**PAGE TEXT:**
First, some background. There are two loose, informal sub-communities within the autism community. I already talked about them more within the website, but they include a "pro-cure" camp and a "pro-acceptance" camp. These camps divide the community and, almost like political parties, one's feelings towards either camp generally line up with positions on a variety of autism-related issues, from treatments, to research, to organization.
The reason I gave you this background is that this schism applies to Autism Awareness Day vs Autism Acceptance Day, too. The pro-cure supporters mostly line up with Autism Awareness Day proponents. And Autism Acceptance Day was created as a pro-acceptance alternative and generally intended to be a direct counterpoint to Autism Awareness Day.
To choose to support one cause, awareness or acceptance, is generally to choose to deny another. And so here I stand, stuck in the middle because I support both causes. I support autism awareness, not the cocktail party "1 in 68" kind, but true awareness of the existence of autistic individuals towards the goal of helping children get diagnosed. Granted, I believe the importance of this goal is waning in the United States, as we've done a superb job of making people aware of autism's existence here, but as someone who has traveled abroad, I strongly feel that autism awareness is a critical cause in other countries I've visited, like China.

**THE TASK:** In the autism awareness text, switch "China" to "India" and write out everything from "To choose to support" down to "visited, like China.".

**EXTRACTED ENTRIES:**
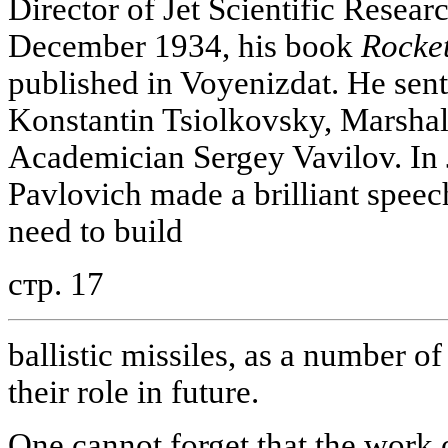
Director of Jet Scientific Researc
December 1934, his book
Rocket
published in Voyenizdat. He sent i
Konstantin Tsiolkovsky, Marsha
Academician Sergey Vavilov. In
Pavlovich made a brilliant speec
need to build
стр. 17
ballistic missiles, as a number o
their role in future.
One cannot forget that the work o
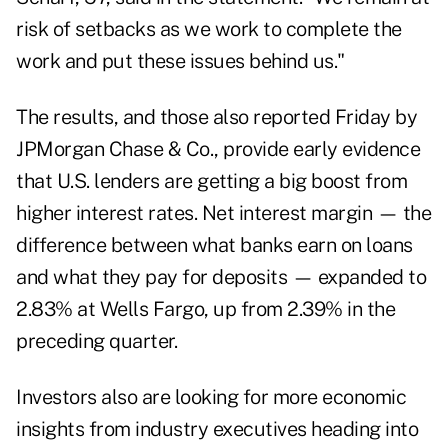
risk of setbacks as we work to complete the
work and put these issues behind us."
The results, and those also reported Friday by
JPMorgan Chase & Co., provide early evidence
that U.S. lenders are getting a big boost from
higher interest rates. Net interest margin — the
difference between what banks earn on loans
and what they pay for deposits — expanded to
2.83% at Wells Fargo, up from 2.39% in the
preceding quarter.
Investors also are looking for more economic
insights from industry executives heading into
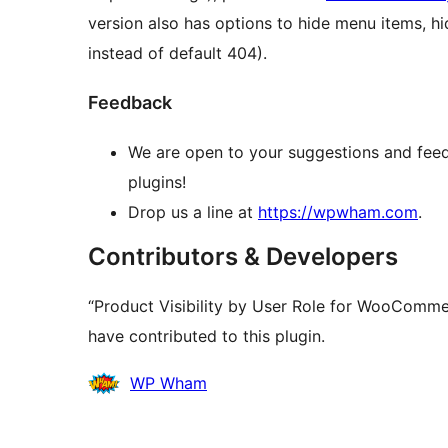
version also has options to hide menu items, hi
instead of default 404).
Feedback
We are open to your suggestions and feed
plugins!
Drop us a line at
https://wpwham.com
.
Contributors & Developers
“Product Visibility by User Role for WooComme
have contributed to this plugin.
Contributors
WP Wham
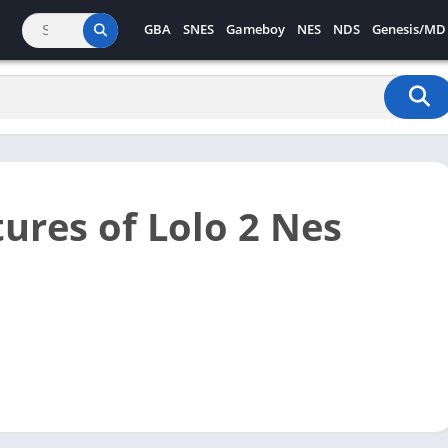
GBA
SNES
Gameboy
NES
NDS
Genesis/MD
ures of Lolo 2 Nes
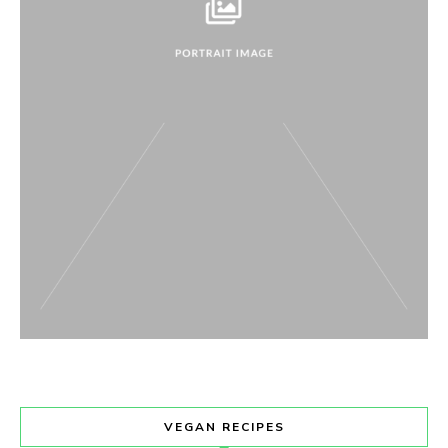
VEGAN RECIPES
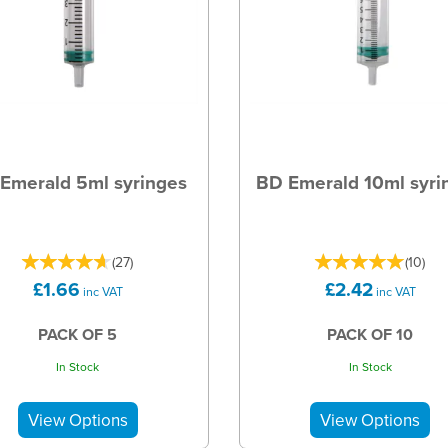
Emerald 5ml syringes
BD Emerald 10ml syri
(
27
)
(
10
)
£1.66
£2.42
inc VAT
inc VAT
PACK OF 5
PACK OF 10
In Stock
In Stock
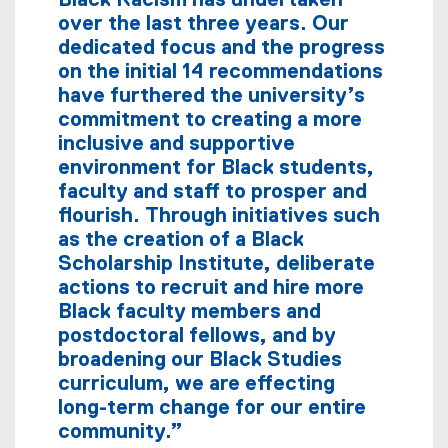
Black Racism has undertaken
over the last three years. Our
dedicated focus and the progress
on the initial 14 recommendations
have furthered the university’s
commitment to creating a more
inclusive and supportive
environment for Black students,
faculty and staff to prosper and
flourish. Through initiatives such
as the creation of a Black
Scholarship Institute, deliberate
actions to recruit and hire more
Black faculty members and
postdoctoral fellows, and by
broadening our Black Studies
curriculum, we are effecting
long-term change for our entire
community.”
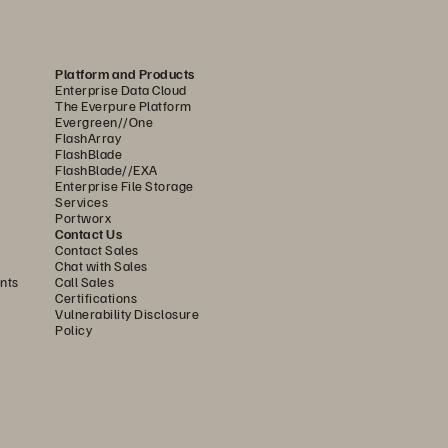
 and selected Pure Storage 
CH instances. The hospital 
Platform and Products
ering business continuity for 
Enterprise Data Cloud
The Everpure Platform
ses. 
Evergreen//One
FlashArray
FlashBlade
trol of our infrastructure, 
FlashBlade//EXA
We’ve had nothing but 100% 
Enterprise File Storage
Services
Portworx
Contact Us
Contact Sales
ves Halifax Health visibility into 
Chat with Sales
nts
Call Sales
he responsibility for maintaining 
Certifications
Vulnerability Disclosure
 doctors spend less time waiting 
Policy
am have the agility to respond to 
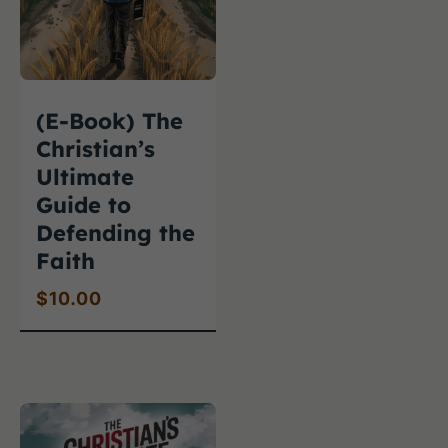
(E-Book) The
Christian’s
Ultimate
Guide to
Defending the
Faith
$
10.00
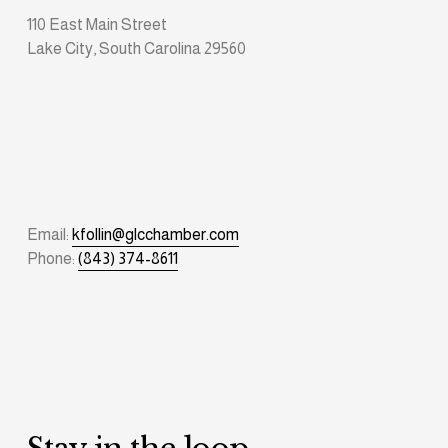
110 East Main Street
Lake City, South Carolina 29560
Email: 
kfollin@glcchamber.com
Phone: 
(843) 374-8611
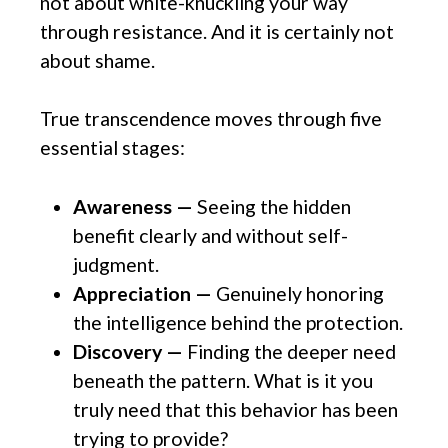
not about white-knuckling your way
through resistance. And it is certainly not
about shame.
True transcendence moves through five
essential stages:
Awareness —
Seeing the hidden
benefit clearly and without self-
judgment.
Appreciation —
Genuinely honoring
the intelligence behind the protection.
Discovery —
Finding the deeper need
beneath the pattern. What is it you
truly need that this behavior has been
trying to provide?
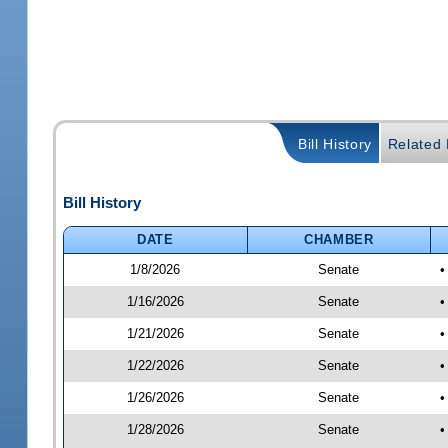
Bill History
Related B
Bill History
DATE
CHAMBER
1/8/2026
Senate
•
1/16/2026
Senate
•
1/21/2026
Senate
•
1/22/2026
Senate
•
1/26/2026
Senate
•
1/28/2026
Senate
•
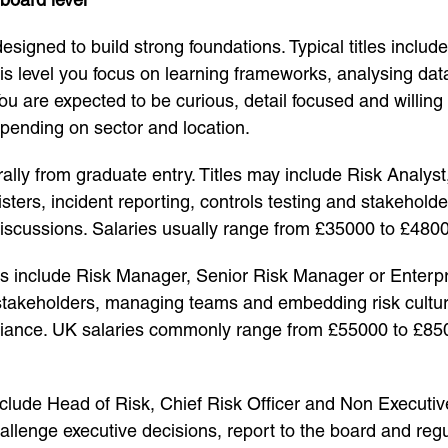
igned to build strong foundations. Typical titles includ
his level you focus on learning frameworks, analysing da
u are expected to be curious, detail focused and willing 
pending on sector and location.
rally from graduate entry. Titles may include Risk Analys
sters, incident reporting, controls testing and stakehold
 discussions. Salaries usually range from £35000 to £480
include Risk Manager, Senior Risk Manager or Enterpri
stakeholders, managing teams and embedding risk culture
liance. UK salaries commonly range from £55000 to £85000
clude Head of Risk, Chief Risk Officer and Non Executive 
hallenge executive decisions, report to the board and re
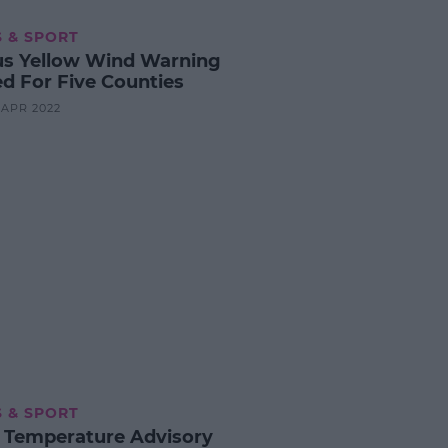
 & SPORT
us Yellow Wind Warning
ed For Five Counties
6 APR 2022
 & SPORT
 Temperature Advisory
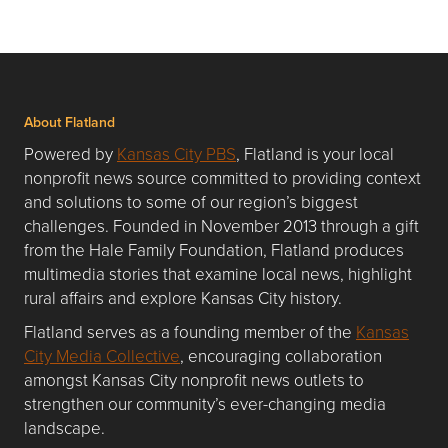
About Flatland
Powered by
Kansas City PBS
, Flatland is your local
nonprofit news source committed to providing context
and solutions to some of our region’s biggest
challenges. Founded in November 2013 through a gift
from the Hale Family Foundation, Flatland produces
multimedia stories that examine local news, highlight
rural affairs and explore Kansas City history.
Flatland serves as a founding member of the
Kansas
City Media Collective
, encouraging collaboration
amongst Kansas City nonprofit news outlets to
strengthen our community’s ever-changing media
landscape.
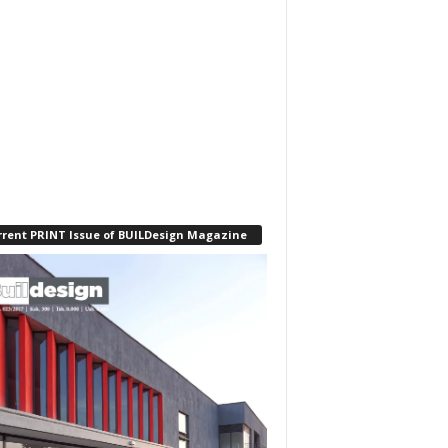
rrent PRINT Issue of BUILDesign Magazine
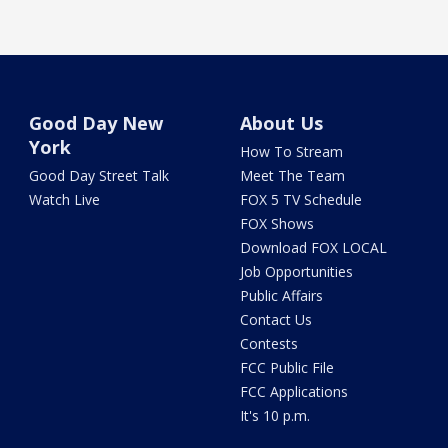
Good Day New
About Us
York
How To Stream
Good Day Street Talk
Meet The Team
Watch Live
FOX 5 TV Schedule
FOX Shows
Download FOX LOCAL
Job Opportunities
Public Affairs
Contact Us
Contests
FCC Public File
FCC Applications
It's 10 p.m.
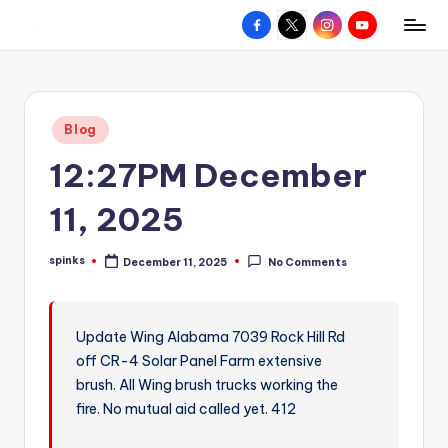
Facebook
X
Instagram
YouTube
R
Hyperlocal
Skip
weather
to
e
for
content
d
your
Posted
Blog
hometown.
Z
in
12:27PM December
o
n
11, 2025
e
spinks
December 11, 2025
No Comments
W
Posted
by
e
a
Update Wing Alabama 7039 Rock Hill Rd
off CR-4 Solar Panel Farm extensive
t
brush. All Wing brush trucks working the
h
fire. No mutual aid called yet. 412
e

**THE COMPLETED TASK:**
To choose to support one cause, awareness or acceptance, is generally to choose to deny another. And so here I stand, stuck in the middle because I support both causes. I support autism awareness, not the cocktail party "1 in 68" kind, but true awareness of the existence of autistic individuals towards the goal of helping children get diagnosed. Granted, I believe the importance of this goal is waning in the United States, as we've done a superb job of making people aware of autism's existence here, but as someone who has traveled abroad, I strongly feel that autism awareness is a critical cause in other countries I've visited, like India.